Voor de aanvulling in het kader van de REAB zou de regeling in de Toetredingsakte (d.w.z. aanvullende bedragen die worden toegekend uit sectorspecifieke totaalbedragen) voor 2004 ongewijzigd worden toegepast. Aangezien de 'klassieke' regelingen inzake rechtstreekse betalingen een mogelijkheid blijven tot eind 2006, zou de aanvullingsregeling in de Toetredingsakte ook tot dezelfde datum geldig blijven. De landen die dit wensen, zouden vanaf 2005 een vereenvoudigde optie kunnen toepassen (zie boven). In het kader van deze optie zouden de nieuwe lidstaten aanvullende bedragen mogen betalen niet uit sectorspecifieke totaalbedragen, maar uit een enkel totaalbedrag dat overeenkomt met het verschil tussen het REAB-steunniveau en de aanvullingsmarge (+ 30 procentpunten of gebaseerd op het niveau vóór de toetreding). Uit dit totaalbedrag zouden aanvullende bedragen per hectare worden toegekend voor het gehele areaal dat voor de REAB in aanmerking komt met uitzondering van blijvende teelten. Er zou geen verplichting zijn om te produceren. Sectorspecifieke aanvullende bedragen zouden nog steeds mogelijk zijn bij regelingen die volledig of gedeeltelijk gekoppeld blijven.

3.

Melk


In het kader van het pakket tot hervorming van het GLB wordt de verordening tot instelling van een extra heffing in de sector melk en zuivelproducten vervangen door een nieuwe verordening en wordt de verordening houdende een gemeenschappelijke ordening der markten in de sector melk en zuivelproducten gewijzigd, een en ander vóór 1 mei 2004. Daarom moeten op dit gebied zeer uitgebreide (zij het technische) wijzigingen in de Toetredingsakte worden aangebracht om ervoor te zorgen dat de onderhandelingsresultaten verwijzen naar en passen bij het nieuwe acquis.
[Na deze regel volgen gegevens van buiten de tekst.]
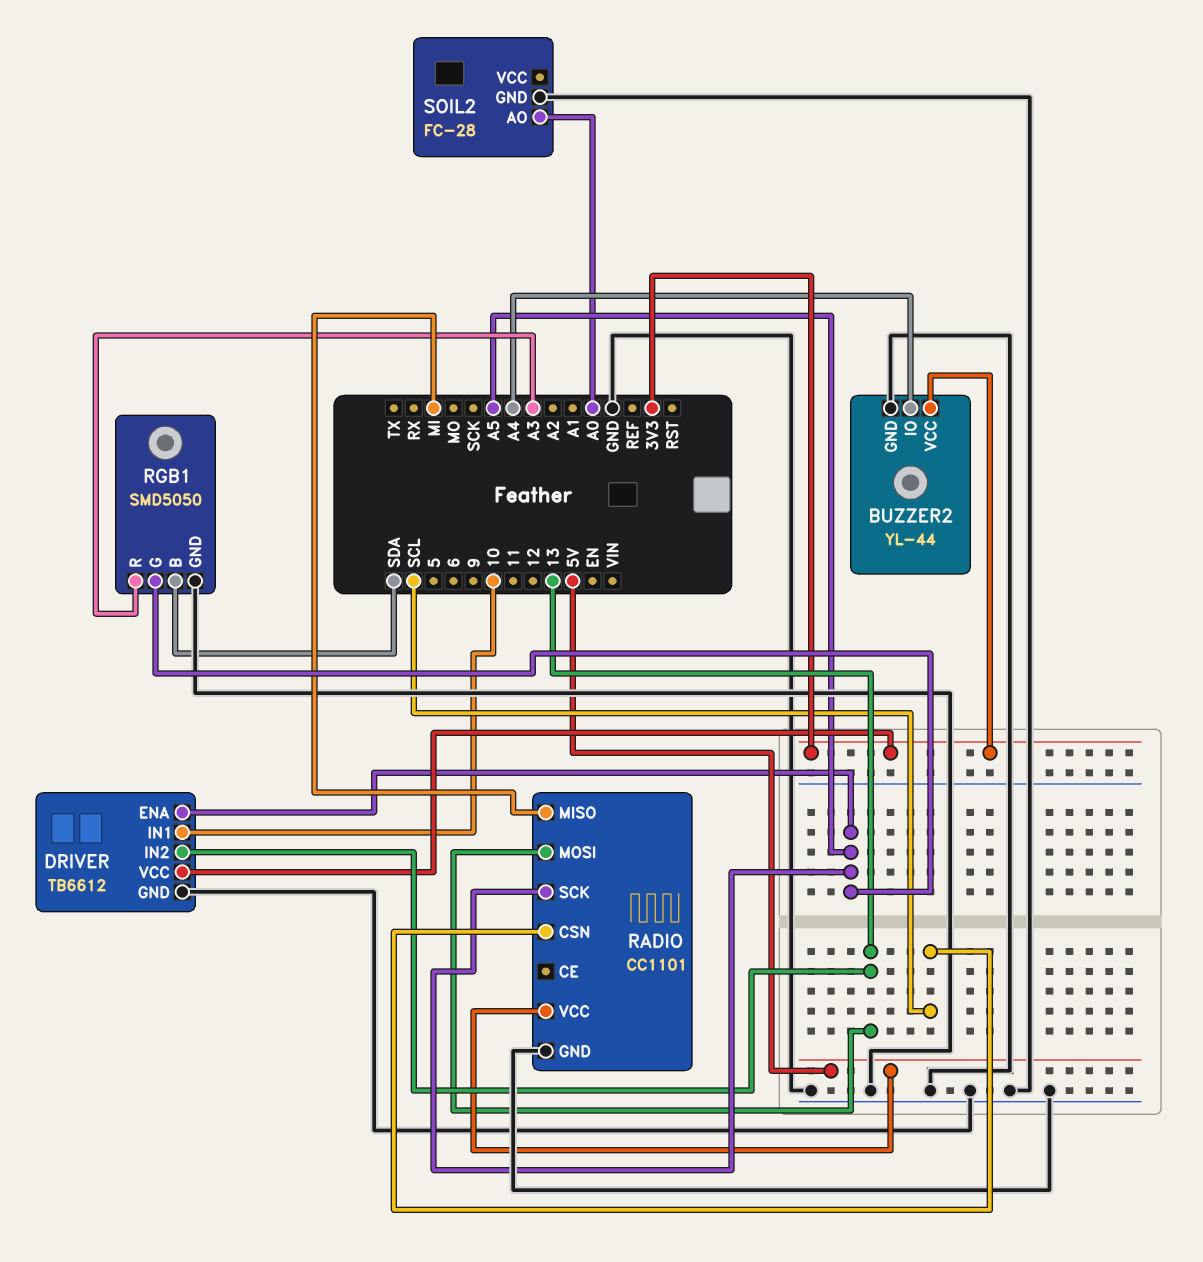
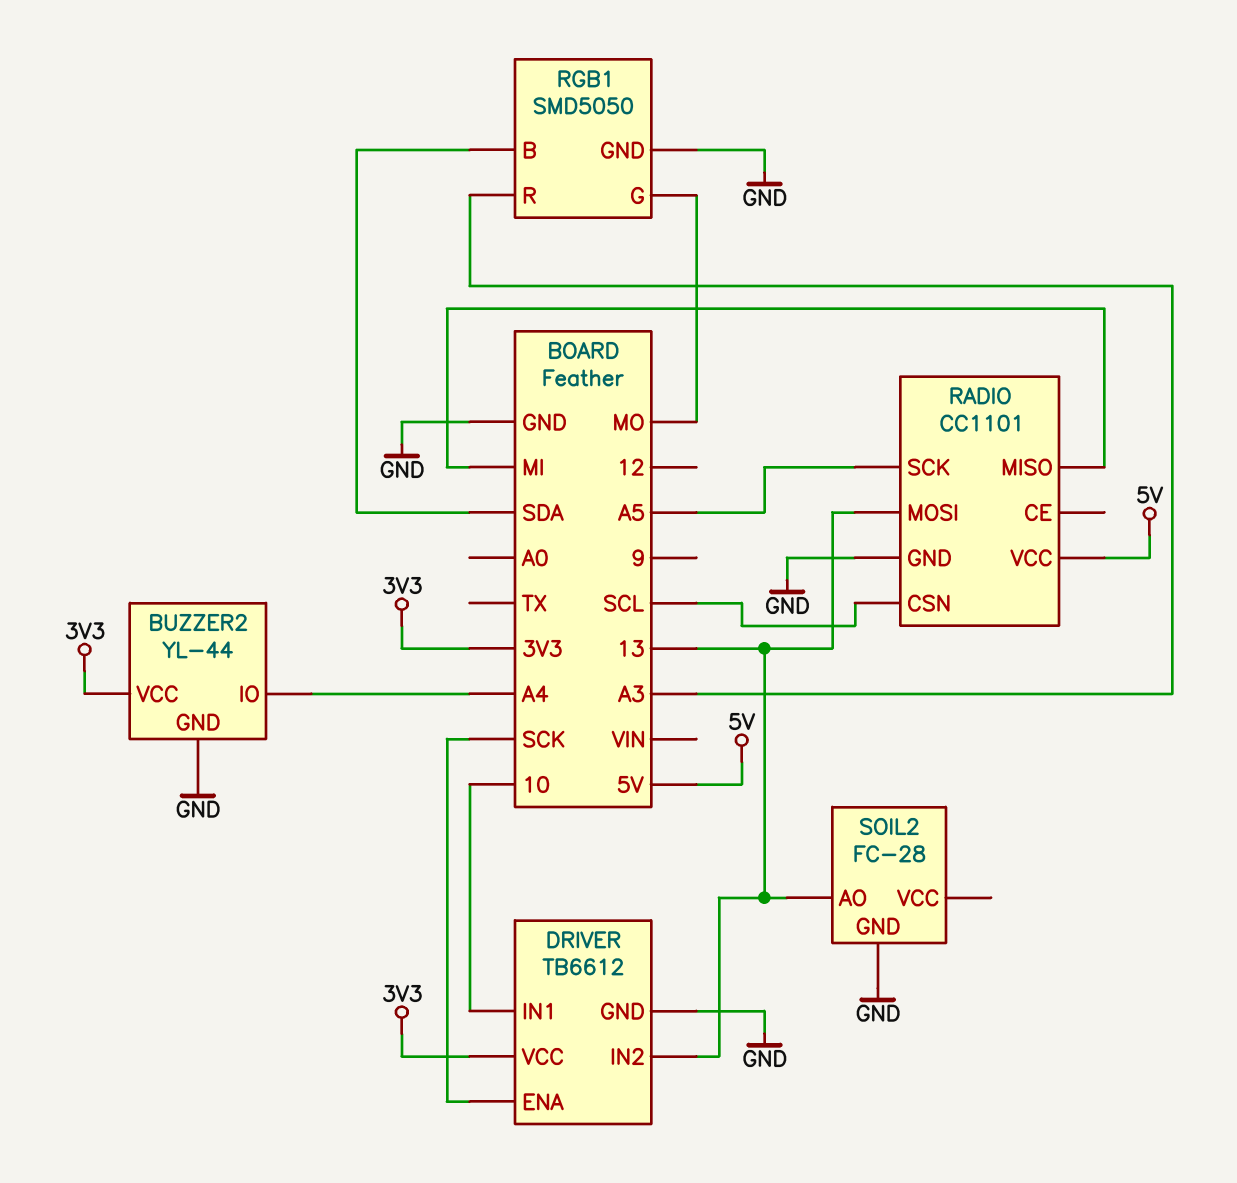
DRIVER pin ENA: A5 -> SCK
RGB1 pin G: A5 -> MO
SOIL2 pin AO: A0 -> 13

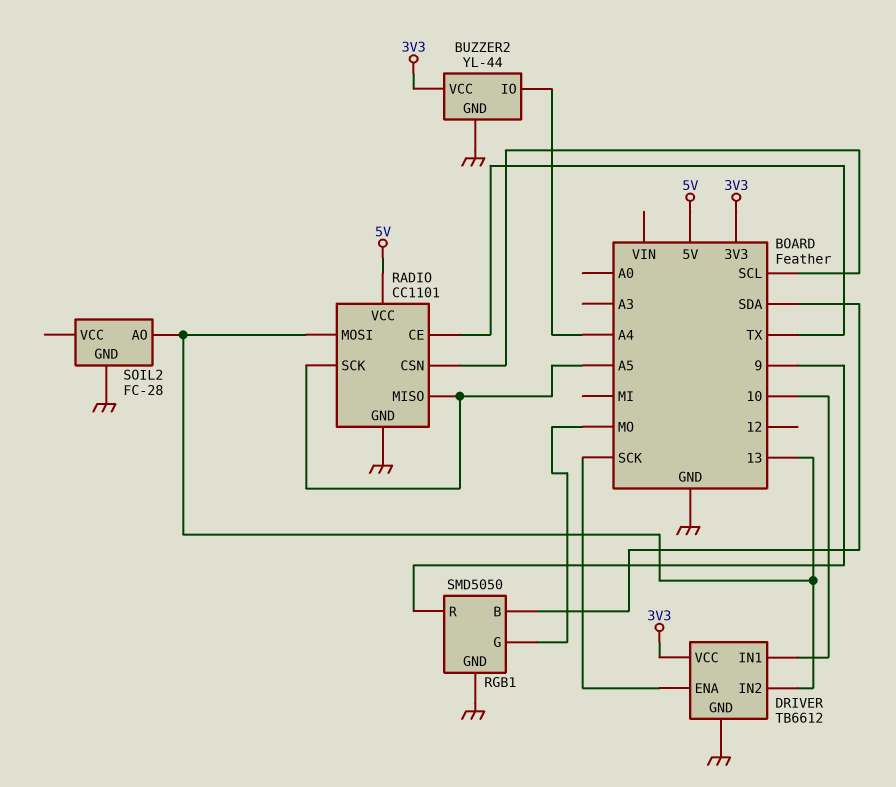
RADIO pin CE: none -> TX
RADIO pin MISO: MI -> A5
RGB1 pin R: A3 -> 9

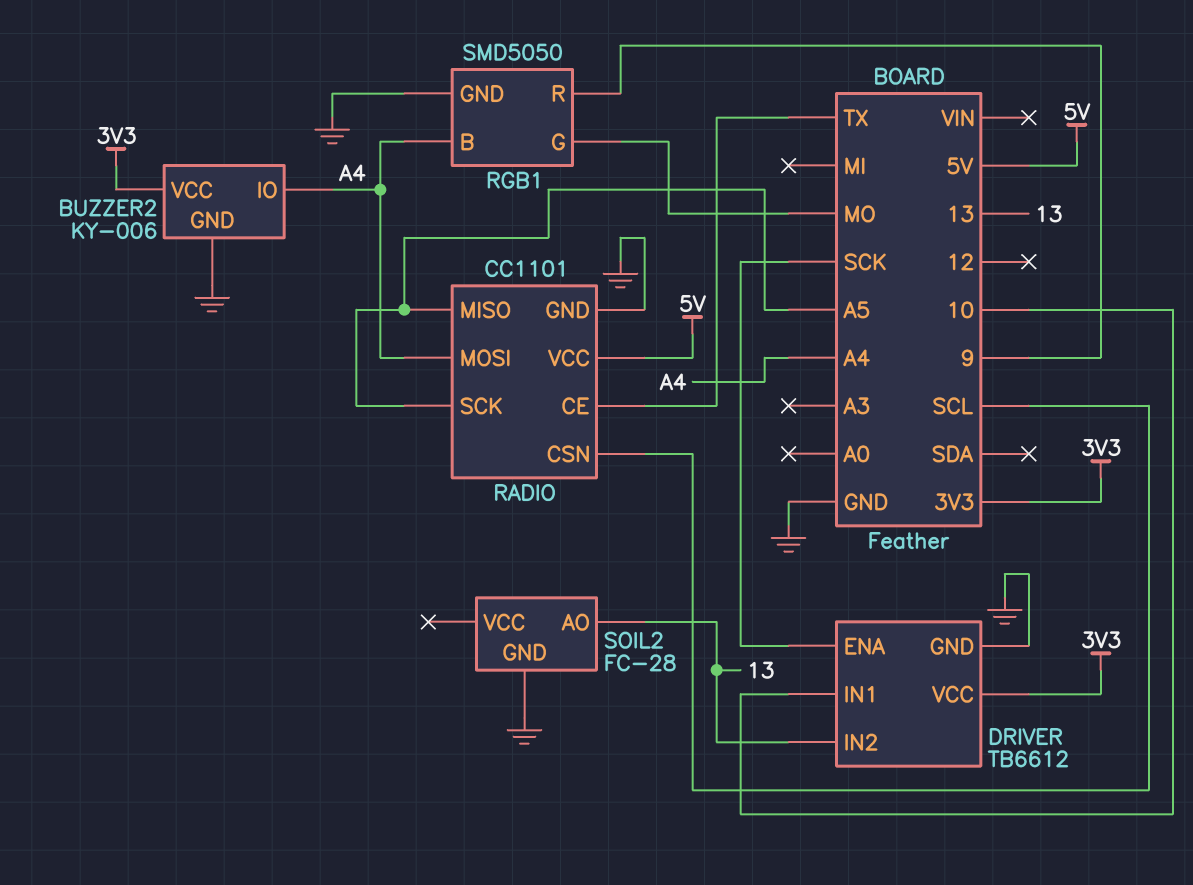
BUZZER2: YL-44 -> KY-006
RADIO pin MOSI: 13 -> A4
RGB1 pin B: SDA -> A4

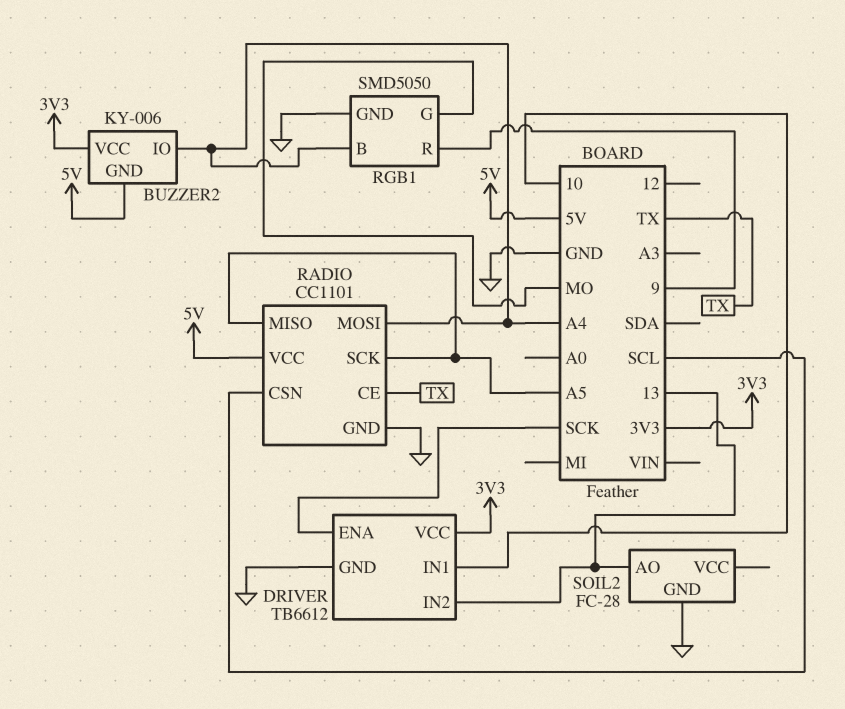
BUZZER2 pin GND: GND -> 5V

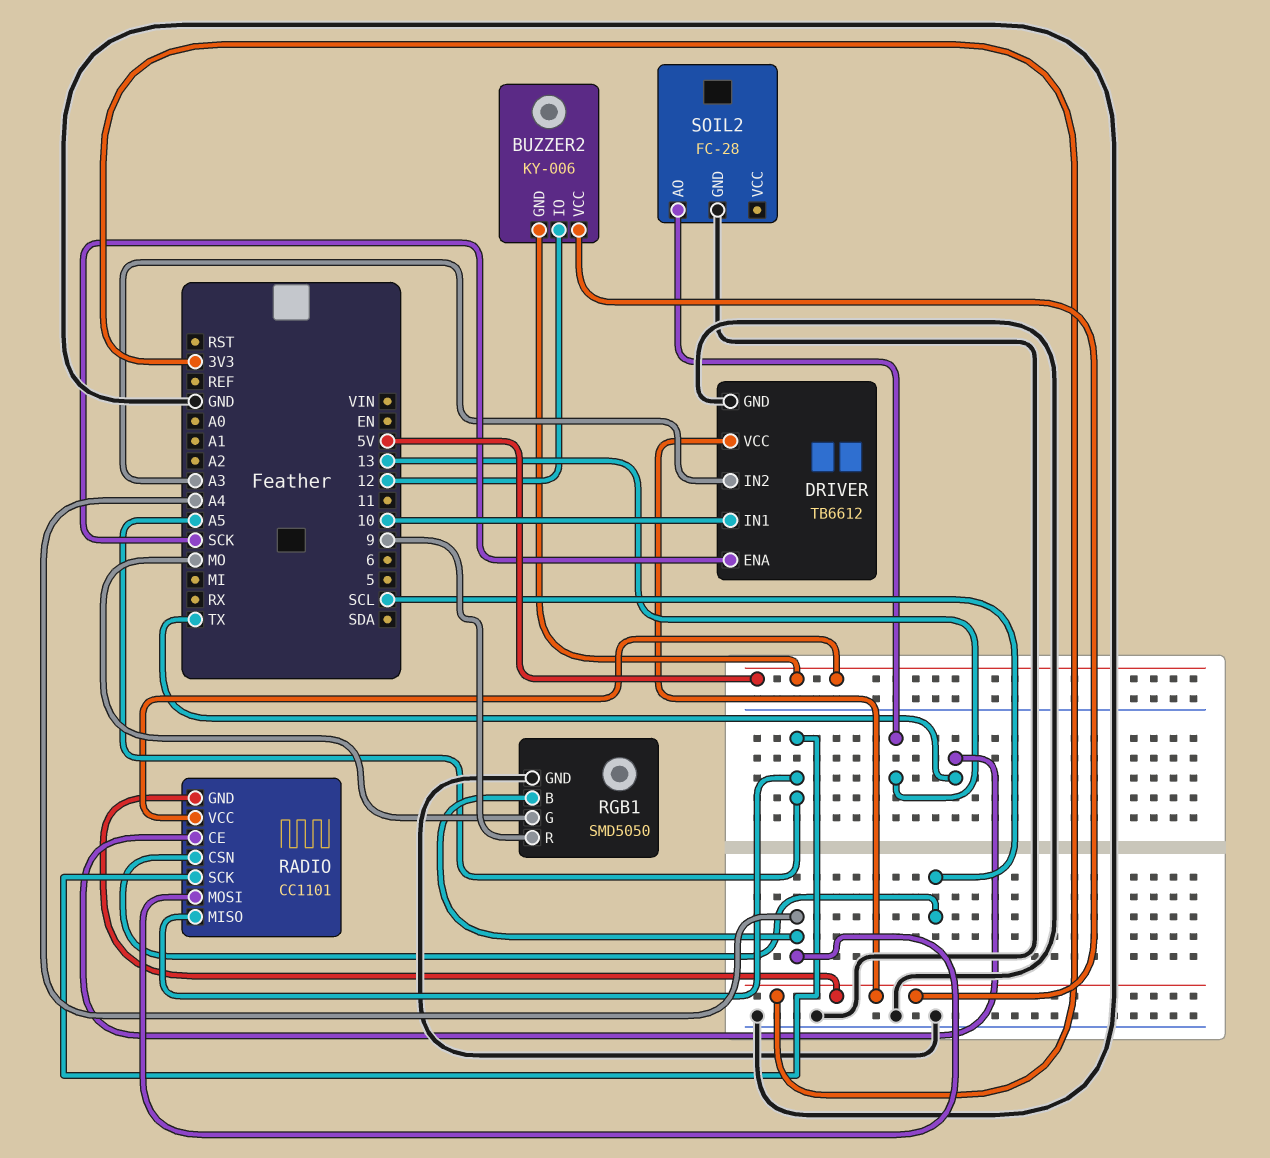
BUZZER2 pin IO: A4 -> 12
DRIVER pin IN2: 13 -> A3
RADIO pin GND: GND -> 3V3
De voorgestelde wijzigingen betreffen onder meer een aanpassing van de data waarvan wordt uitgegaan voor de vaststelling van de individuele referentiehoeveelheden, en de referentieperiode voor een eventuele verlaging van het totaal van de voor de premie in aanmerking komende individuele referentiehoeveelheden. Ook worden diverse tabellen aangevuld of gewijzigd, bijvoorbeeld om het representatieve vetgehalte voor de nieuwe lidstaten vast te stellen of om passende quota voor leveringen en rechtstreekse verkoop in de regeling op te nemen.

4.

Plattelandsontwikkeling


Bij de toetredingsonderhandelingen is voor de nieuwe lidstaten een nieuwe maatregel 'steun voor naleving van de communautaire normen' overeengekomen om de landbouwers in die lidstaten te helpen 'zich aan te passen aan de normen van de Gemeenschap (...) tot de opgelegde norm wordt gehaald'. De bedoeling was de betrokken landbouwers tijdens de toegestane overgangsperiode te helpen aan de EU-normen te voldoen via extra steun als compensatie voor de daarmee gemoeide kosten. In het kader van de hervorming van het GLB is nu echter een algemene maatregel 'voldoen aan normen' ingevoerd om de landbouwers te helpen zich aan te passen aan de exploitatiekosten die uit pas ingevoerde EU-normen voortvloeien. Daarom wordt voorgesteld de afzonderlijke maatregel 'steun voor naleving van de communautaire normen' te schrappen om elke overlapping te voorkomen, terwijl de mogelijkheden die voor de nieuwe lidstaten beschikbaar zouden zijn in het kader van die maatregel, worden gehandhaafd.

5.

Overgangsperioden


Gedurende de toetredingsonderhandelingen zijn aan de nieuwe lidstaten diverse overgangsperioden toegestaan (bv. wat de definitie van zoogkoeien betreft), doorgaans bij wijze van afwijking van het bestaande acquis. In sommige gevallen worden in het kader van het pakket tot hervorming van het GLB de verordeningen ingetrokken waarop dergelijke afwijkingen betrekking hebben, wat betekent dat de Toetredingsakte (d.w.z. primaire regelgeving) overgangsregelingen zal bevatten die geen effect hebben. Daarom wordt voorgesteld de Toetredingsakte zo aan te passen dat de toegestane overgangsperioden van kracht blijven.

6.

Speciaal marktbeleidprogramma voor de Maltese landbouw


Het speciale marktbeleidprogramma voor de Maltese landbouw zoals bepaald in de Toetredingsakte bevat tal van verwijzingen naar sectorale (markt)verordeningen. Aangezien sommige van die verordeningen in het kader van de hervorming van het GLB worden ingetrokken, is het noodzakelijk zeer uitgebreide (maar louter technische) wijzigingen aan te brengen in het betrokken gedeelte van de Toetredingsakte, zodat de bepalingen van het speciale marktbeleidprogramma voor de Maltese landbouw naar het correcte acquis zullen verwijzen. De nodige wijzigingen maken deel uit van deze voorstellen.